中国人の作家が日本語で小説を書き、芥川賞(2008年第139回)を取った作品ということで、一度読んでみたいと思っていた。
1988年の7月、中国西北部に住む謝志強、梁浩遠は大学への入学試験を受け、二人そろって、秦漢大学(架空の大学のようだ)に合格する。二人は将来の夢を語り合いながら、大学生活を楽しむ。ところが1989年6月(第2次)天安門事件が起こり、彼らは国を愛する気持ちから運動に参加していく。
運動の指導者として学生を指導する甘先生や、英露という女性活動家とも親しくなる。
民主化を求める運動は政府により弾圧される。ある日二人は飲み屋で運動をめぐって市民と論争となり、殴り合いとなって当局に逮捕され、大学退学処分を受ける。
梁浩遠は日本の残留孤児、梅と結婚して日本にわたり、東京で中国の民主化、香港の中国返還反対、北京オリンピック開催阻止の署名活動などを続ける。謝志強は、中国に残ってデザイナーとして生計を立てる。
しかし、1997年に香港が中国に返還さんれるや、世界の中国同朋が狂ったように喜ぶ姿を見ると、梁浩遠も心を動かさざるを得なかった。
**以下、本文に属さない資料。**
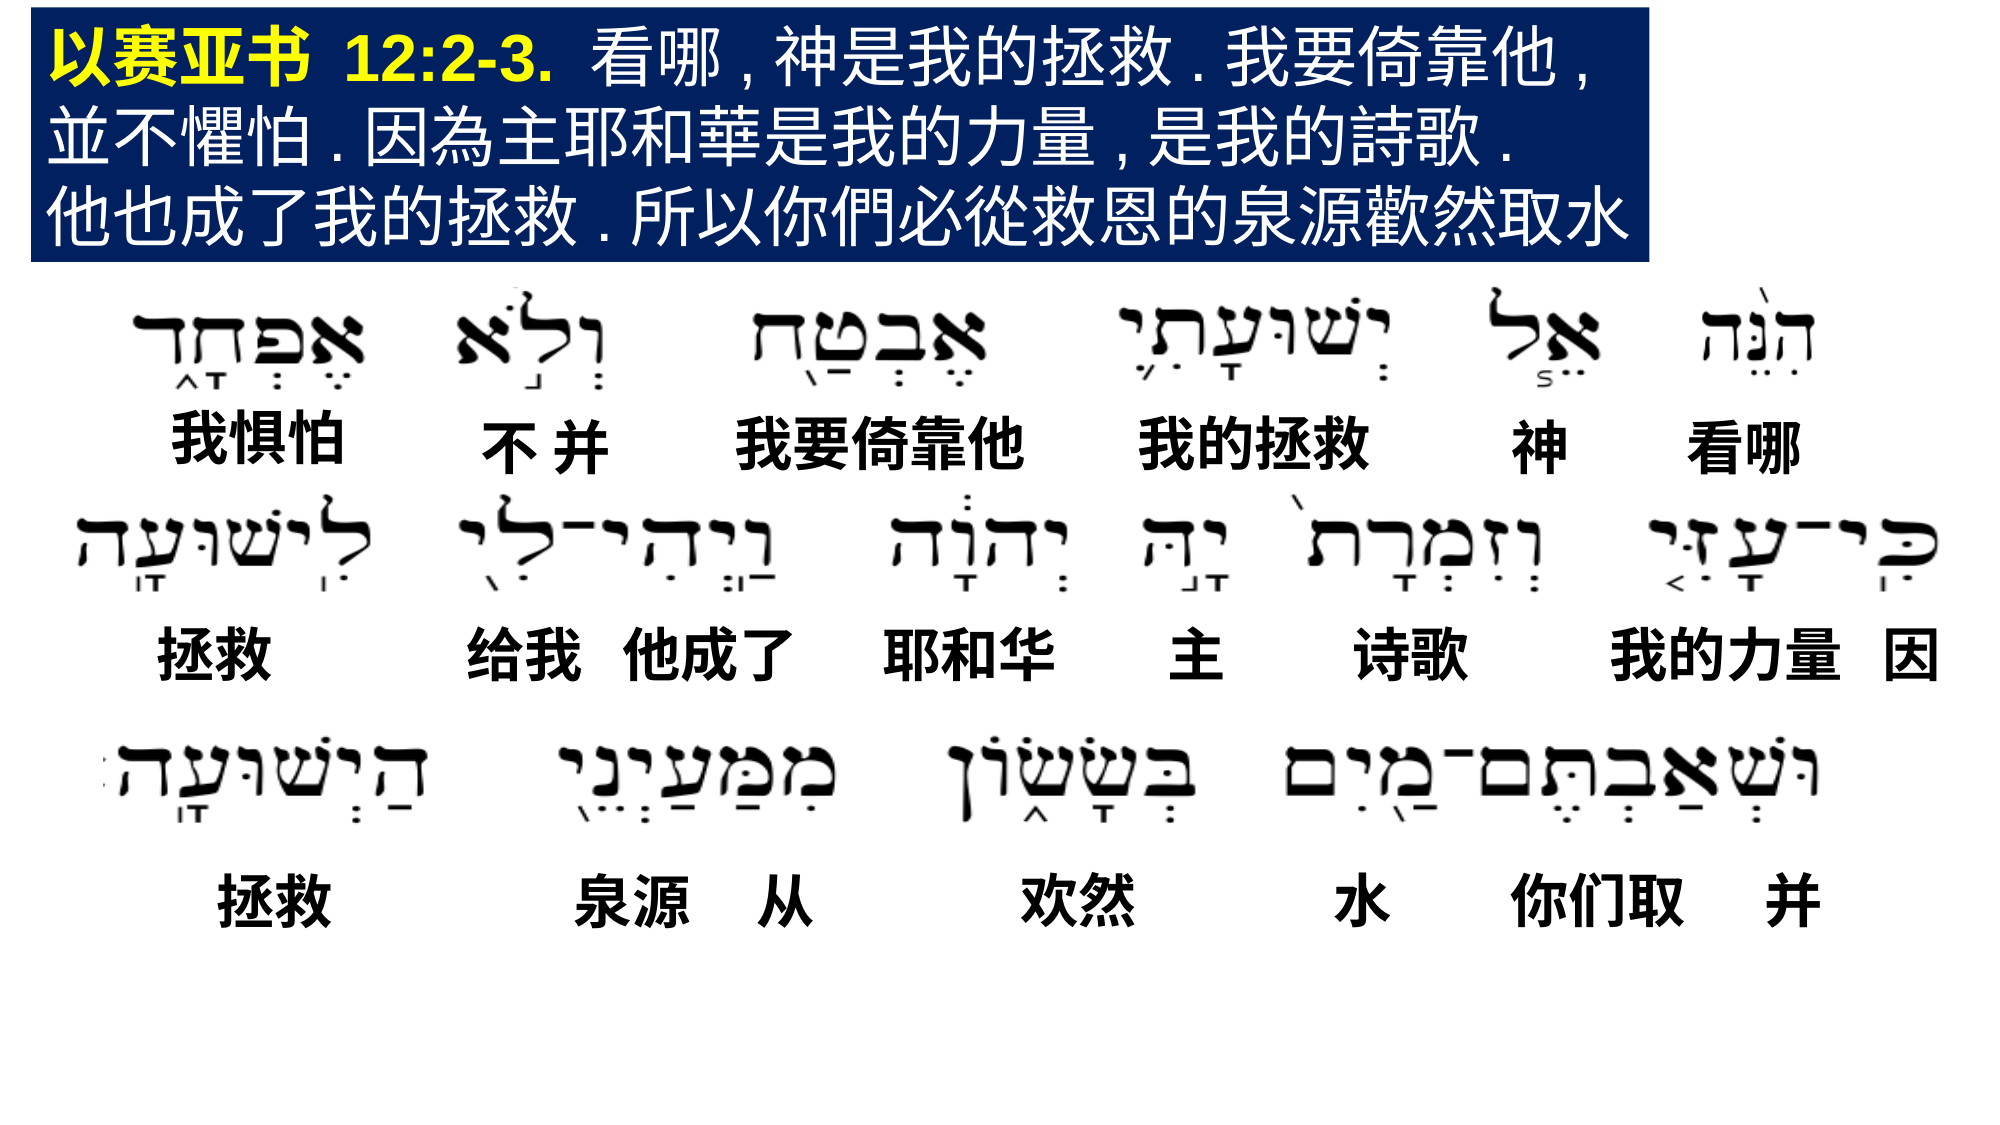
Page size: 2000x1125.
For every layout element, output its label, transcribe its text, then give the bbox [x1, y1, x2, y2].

text_box 我惧怕 [92, 393, 424, 479]
text_box 以赛亚书 12:2-3. 看哪,神是我的拯救.我要倚靠他, 並不懼怕.因為主耶和華是我的力量,是我的詩歌. 他也成了我的拯救.所以你們必從救恩的泉源歡然取水. [31, 7, 1650, 262]
picture [540, 727, 849, 829]
text_box 欢然 [929, 856, 1228, 942]
text_box 看哪 [1635, 403, 1855, 489]
picture [99, 287, 390, 394]
picture [1623, 489, 1956, 596]
text_box 不 并 [409, 403, 683, 489]
text_box 泉源 从 [529, 857, 860, 943]
text_box 我的力量 因 [1571, 610, 1981, 696]
picture [442, 489, 789, 596]
text_box 耶和华 [841, 610, 1152, 696]
picture [1691, 284, 1839, 391]
text_box 水 你们取 并 [1282, 856, 1874, 942]
text_box 拯救 [125, 857, 424, 943]
picture [933, 727, 1223, 829]
text_box 给我 他成了 [423, 610, 841, 696]
picture [103, 727, 457, 829]
text_box 神 [1478, 403, 1603, 489]
picture [1282, 489, 1571, 596]
picture [1097, 278, 1408, 385]
picture [1478, 284, 1624, 391]
text_box 我的拯救 [1107, 399, 1402, 485]
picture [1264, 727, 1839, 829]
text_box 我要倚靠他 [682, 399, 1079, 485]
text_box 主 [1152, 610, 1250, 696]
picture [870, 489, 1086, 596]
picture [442, 287, 627, 394]
text_box 诗歌 [1250, 610, 1571, 696]
picture [1117, 489, 1240, 596]
text_box 拯救 [70, 610, 359, 696]
picture [70, 489, 390, 596]
picture [739, 284, 1003, 391]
梁浩遠の運動への賛同者も一人一人と少なくなっていく。
2000年末に、亡命していた甘先生と英露が中国に帰る途上東京に立ち寄り、梁浩遠に会う。これから、小学校の教師として暮らすと言って中国に帰っていくところで物語は終わる。
この本の帯に「中国民主化勢力の青春と挫折」と書かれているので、政治的な展開になるのかなと思っていたが、ほとんど突っ込んだ展開はない。現代中国の大きな流れに抗しながらも、結局は、中国人として生きていかざるを得ない主人公たちが、淡々とほろ苦く描枯れていた。
読後、主人公たちによって歌われる尾崎豊の「I Love You」の切ない旋律が心の中に響いた。
(参考)
1989年11月 ベルリンの壁崩壊
1991年12月 ソ連邦解体
2001年7月 北京オリンピック開催決定
読んだ事がないですが
香港が返還になり、、まあもともと中国領なのですが、、中国化していくのは
どうなのでしょう、、
中国人は 情報統制下で 生活しているから
以前の香港のように
開かれた世界がみられるところが
(いいばかりの 世界ではないですが)
あった方がよかったとも いえませんか、、
他の世界をしって 不満をもつ、、という
ことが 幸せかどうかはわからないけど
いいこともわるいことも 規制なく
知る事ができる自由は
いちばん重要な事では、、と思います~
sonyなどの日本製品が苦戦をする中で、中国製の格安スマホが猛烈に売れているようです。
激動する中国の動きからは目が離せませんね。